I thought iOS isolated apps from one another, not letting apps "set flags" in other apps. It's not like Android, which has more general forms of inter-application communication like the ContentProvider.
I suspect states will have to form their own regulations because the federal government is fucked up by infighting and extremists.
Some may feel letting states deal with it is a good thing, but it would also mean that app makers have to consider the rules of many different states.
Table-ized A.I.
It would make to so much easier for so many people if you could allow them to make purchases by simply looking at the buy button. It's one step past one-click!
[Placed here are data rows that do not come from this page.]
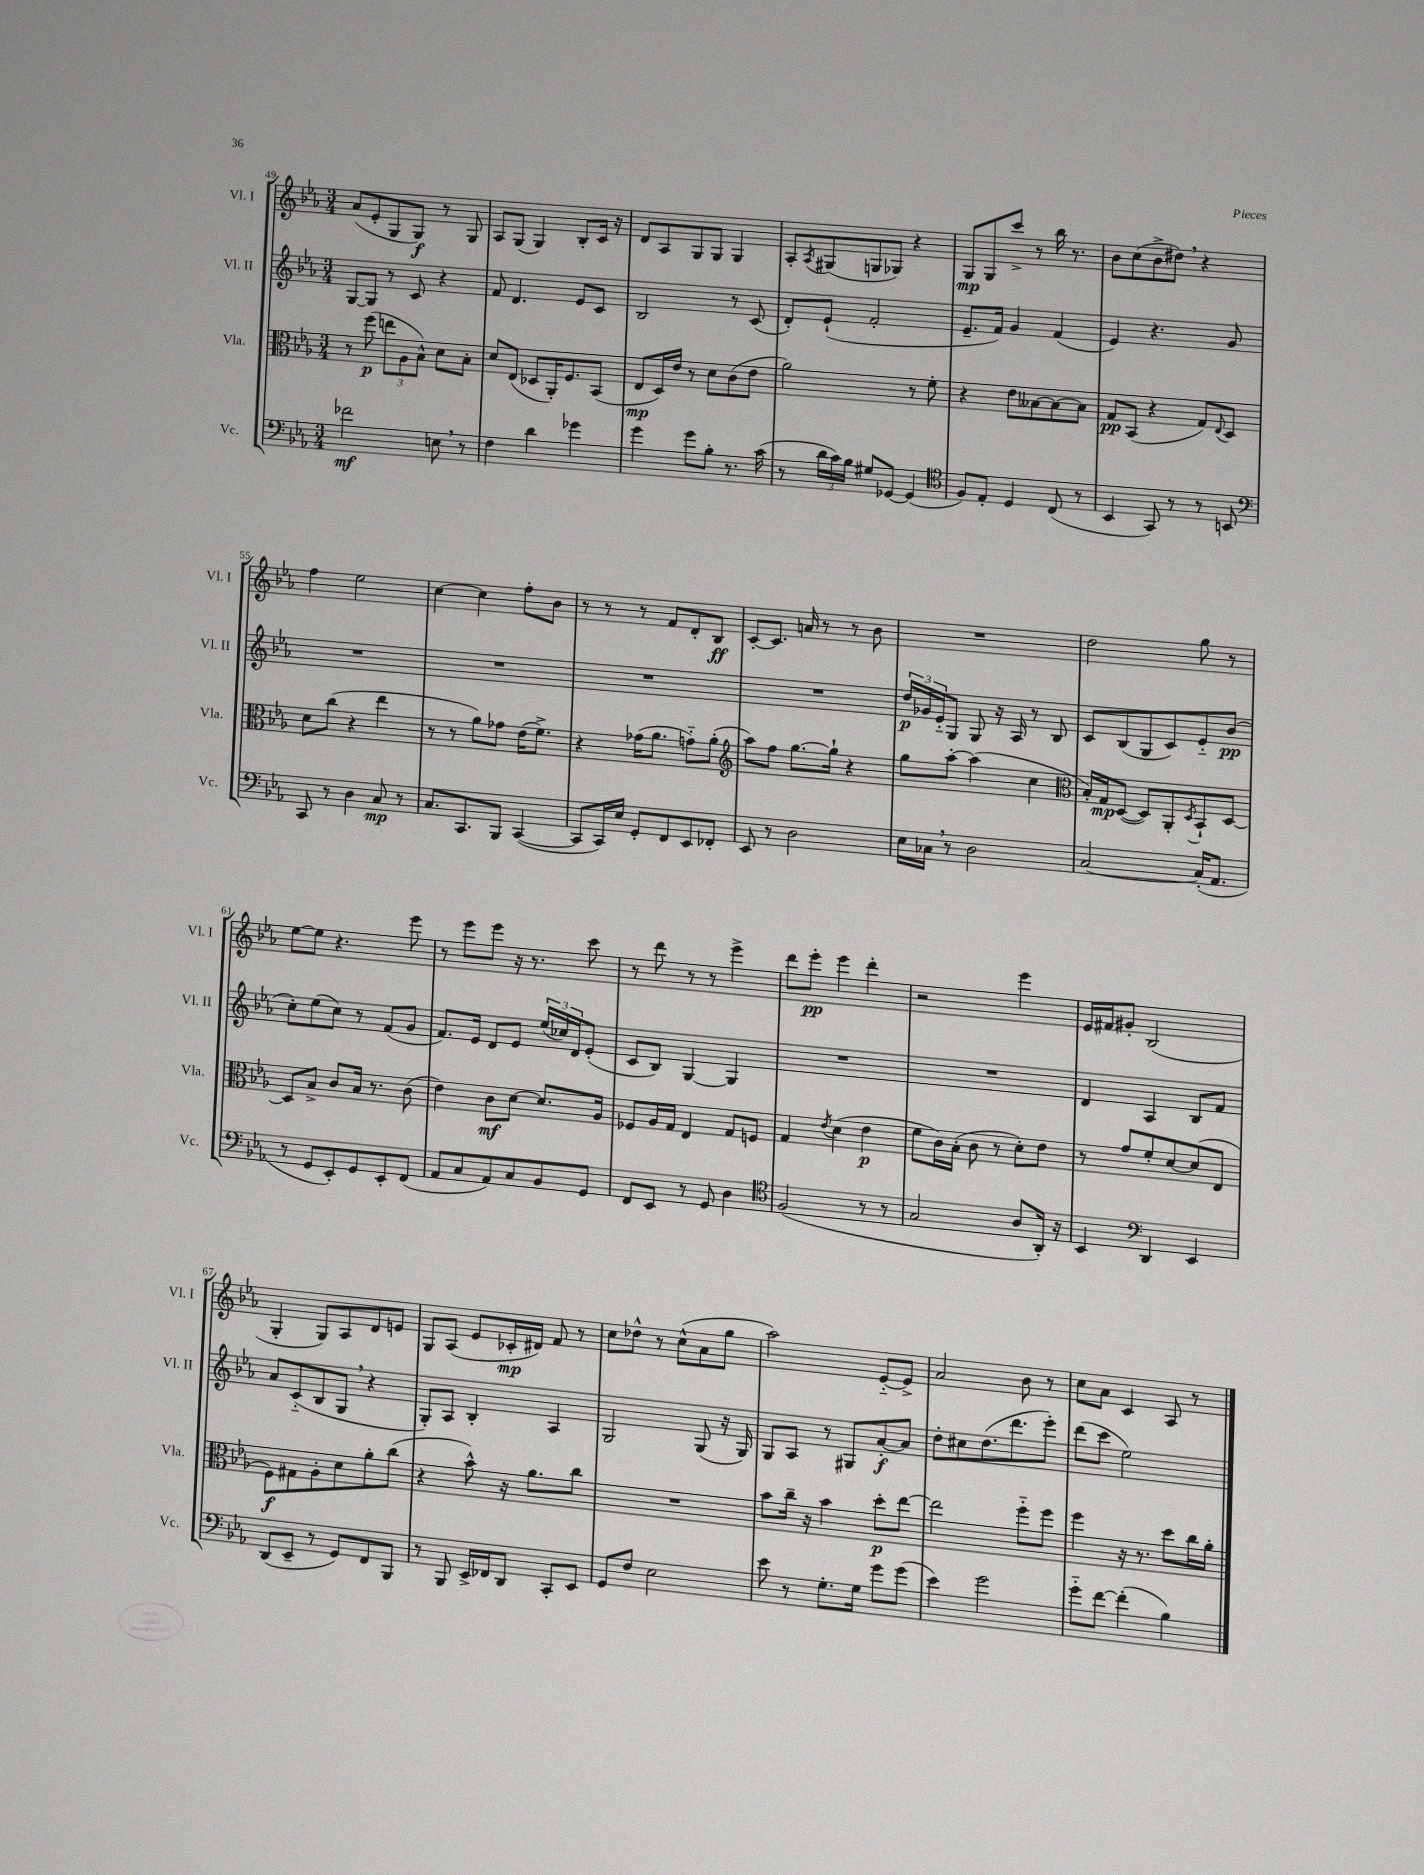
<<
\new StaffGroup <<
\new Staff = "s0" \with { instrumentName = "Vl. I" shortInstrumentName = "Vl. I" } {
    \clef treble \key ees \major \numericTimeSignature \time 3/4
    aes'8( ees'8-. g8 g8\f) r8 g8 |
    aes8 g8( g4) bes8-. c'16 r16 |
    d'8 aes8 g8 g8 g4 |
    aes8-. \acciaccatura { aes8 } gis8( g8 ges8) r4 |
    g8\mp g8 c'''8-> r8 bes''16 r8. |
    bes'8 c''8( bes'8-> dis''8) \breathe r4 |
    f''4 ees''2 |
    c''4~ c''4 f''8-. bes'8 |
    r8 r8 r8 f'8 d'8-. bes8\ff |
    c'8~-. c'8. a'16 r8 r8 bes'8 |
    R2. |
    d''2 g''8 r8 |
    ees''8~ ees''8 r4. ees'''8 |
    r8 ees'''8 ees'''8 r16 r8. c'''8 |
    r8 d'''8 r8 r8 ees'''4-> |
    d'''8 ees'''8-.\pp ees'''4 d'''4-. |
    r2 ees'''4 |
    ees'16 fis'16 gis'8-. bes2( |
    g4-. g8) aes8 d'8 e'8 |
    g8 aes8( ees'8 ces'16-.\mp dis'16) f'8 r8 |
    c''8 des''8-^ r8 c''8-^( aes'8 g''8 |
    aes''2) ees'8~-_ ees'8-> |
    aes'2 bes'8 r8 |
    c''8 aes'8 c'4 aes8 r8 \bar "|." |
}
\new Staff = "s1" \with { instrumentName = "Vl. II" shortInstrumentName = "Vl. II" } {
    \clef treble \key ees \major \numericTimeSignature \time 3/4
    g8~ g8 r8 c'8 r4 |
    f'8 d'4. ees'8 c'8 |
    bes2 r8 c'8( |
    d'8-.) ees'8-!( f'2-. |
    ees'8.-- f'16) g'4 f'4( |
    ees'4) r4. g'8 |
    R2. |
    R2. |
    R2. |
    R2. |
    \tuplet 3/2 { d''16\p ges'16 ees'16-_ } g8 g8 r16 aes16 r8 bes8 |
    c'8 bes8( g8 c'8) ees'8-_ bes'8\pp( |
    c''8-.) ees''8( c''8) r8 f'8( g'8 |
    f'8.) ees'16 d'8 ees'8 \tuplet 3/2 { ees''16( ces''16) d'16 } ees'8-.( |
    c'8 bes8) g4~ g4 |
    R2. |
    R2. |
    d'4 aes4 bes8 f'8 |
    aes'8 c'8-_( bes8 g8 \breathe r4 |
    g8-.) aes8 bes4-. aes4 |
    g2 g8( r16 g16) |
    g8 aes8 r8 gis8 aes'8~-.\f aes'8 |
    d''8-. cis''8 d''8.( d'''8. ees'''8-.) |
    d'''8( c'''8 ees''2) \bar "|." |
}
\new Staff = "s2" \with { instrumentName = "Vla." shortInstrumentName = "Vla." } {
    \clef alto \key ees \major \numericTimeSignature \time 3/4
    r8 f''8\p( \tuplet 3/2 { e''8 aes8 bes8-^) } d'8 bes8-. |
    d'8 ees8( des8 aes,16-.) f8. bes,8( |
    ees8\mp d16) ees'16 r8 d'8 c'8( ees'8 |
    aes'2) r8 f'8-. |
    r4 ees'8 beses8~ beses8~ beses8 |
    g8\pp bes,8( r4 g8) \appoggiatura { ees8 } d8 |
    d'8 c''8( r4 ees''4 |
    r8 r8 aes'8) ges'8 ees'16( f'8.->) |
    r4 ges'16( aes'8. g'8-_) aes'8-.( |
    \clef treble aes''8) f''8 g''8.~ g''16-! r4 |
    g''8 aes''8~-. aes''4( c''4 |
    \clef alto bes16-.) g16\mp d8~( d8) aes,8-. \acciaccatura { d8 } bes,8-! d8~ |
    d8 bes8-> c'8 bes16 r8. c'8( |
    ees'4) c'8\mf d'8~ d'8. aes16 |
    fes8 aes16 g16 ees4 g8 f8 |
    g4 \acciaccatura { ees'8 } d'4( ees'4\p |
    f'8 c'16) bes16-.( c'8 r8 d'8-.) ees'8 |
    r8 g'8 f'8-. d'8~ d'8( ees8 |
    f8\f) gis8 aes8-. d'8 aes'8-. c''8( |
    r4 bes'8-^) r16 aes'8. c''8 |
    R2. |
    bes'8 c''16-- r16 bes'4 d''8-.\p ees''8~ |
    ees''2 f''8-_ f''8 |
    f''4 r16 r8. d''8 c''16 aes'16-. \bar "|." |
}
\new Staff = "s3" \with { instrumentName = "Vc." shortInstrumentName = "Vc." } {
    \clef bass \key ees \major \numericTimeSignature \time 3/4
    fes'2\mf e8 \breathe r8 |
    f4 d'4 ges'4 |
    g'4 g'8 bes8-. r8. c'16( |
    r8 \tuplet 3/2 { d'16 c'16) bes16 } gis8 ges,8~ ges,4( |
    \clef tenor f8) ees8-. d4 c8( r8 |
    bes,4 g,8) r8 r8 b,8 |
    \clef bass c,8 r8 d4 c8\mp r8 |
    c8. c,8. bes,,8 c,4~( |
    c,8 c,16) ees16 g,8-. f,8 ees,8 fes,8-. |
    ees,8 r8 d2 |
    ees16 ces16 \breathe r8 d2 |
    c2~ c16-.( aes,8. |
    r8 g,8 ees,8-.) g,8 ees,8-. f,8( |
    aes,8 c8 aes,8) c8 bes,8 g,8 |
    f,8 ees,8 r8 g,8 d4 |
    \clef tenor f2( r8 r8 |
    g2 aes8 aes,16-.) r16 |
    bes,4 \clef bass d,4 ees,4 |
    d,8( ees,8-- r8 g,8) f,8 bes,,8 |
    r8 bes,,8 ees,16-> fes,16 d,8 c,8-. ees,8 |
    g,8 f8 ees2 |
    ees'8 r8 g8.-. g16 g'8 g'8( |
    ees'4) g'2 |
    g'8-_ f'8~ f'4-.( bes4) \bar "|." |
}
>>
>>
\layout { \context { \Score currentBarNumber = #49 } }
What about debiting the listeners credit card $1.99 for the full music track if they don't click stop within 30 seconds of a preview?
It would benefit so many consumers.
No comment.
My phone shows that I have used ~1.95GB of cellular data since July 7th. You can be sure that I am not going to be paying anywhere near $1,950 for this month's phone bill. If you are paying $1 per MB, you have been conned.
But why not enable 2 factor authetication? If you purchase a amount above 5 dollars in x amount of minutes, a email is sent requesting your approval with a link. I'm really hoping your children don't have access to your email and it still allows people choices.
I am not screaming for the government to regulate our lives. However I do ask the government to regulate the corporations that are using their money and influence to rape and pillage this country.
These mega corporations are taking more and more from the people and giving back less and less. They are becoming a leech on society that we need to limit before they suck us dry.
Egg is on my face. I meant 1 cent, not 1 dollar.
Read here, the section Share Data Among Apps.
FTC et all don't hate in-app-purchases. They hate getting hassled by parents that are upset because their kids purchase without their knowledge and get stuck paying. FTC is only concerned because they are considering it 'not fair' to the parents. My suggestion is to have a 'parental override password' to do ANY purchases, or don't put in-app-purchases in apps oriented to kids or gaming that under 17 (or 21, or 35, pick your poison) might be interested in. The easy choice is to say 'no in-app-purchases allowed'. The right answer is to have kids respect their parents and do what they are requested and not do in-app-purchases without permission. Our culture has moved to the point that isn't going to happen. Come up with a reasonable solution, get the industry AND FTC to listen, you can be a multi-billion-dollar-hero!
... "When you pry the source from my cold dead hands."